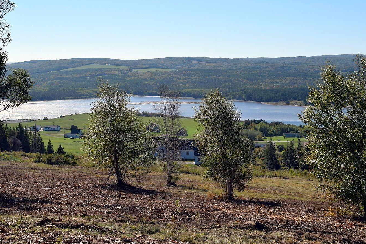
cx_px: 156
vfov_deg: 25.1
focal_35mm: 54
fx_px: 549
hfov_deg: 36.8
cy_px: 115
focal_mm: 30
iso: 200
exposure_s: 1/500
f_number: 11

────────────────

▶ _Job_: Word for word, give the entries back in full; the pictures do not belong in the copy.

▶ _Result of the exercise_:
cx_px: 156
vfov_deg: 25.1
focal_35mm: 54
fx_px: 549
hfov_deg: 36.8
cy_px: 115
focal_mm: 30
iso: 200
exposure_s: 1/500
f_number: 11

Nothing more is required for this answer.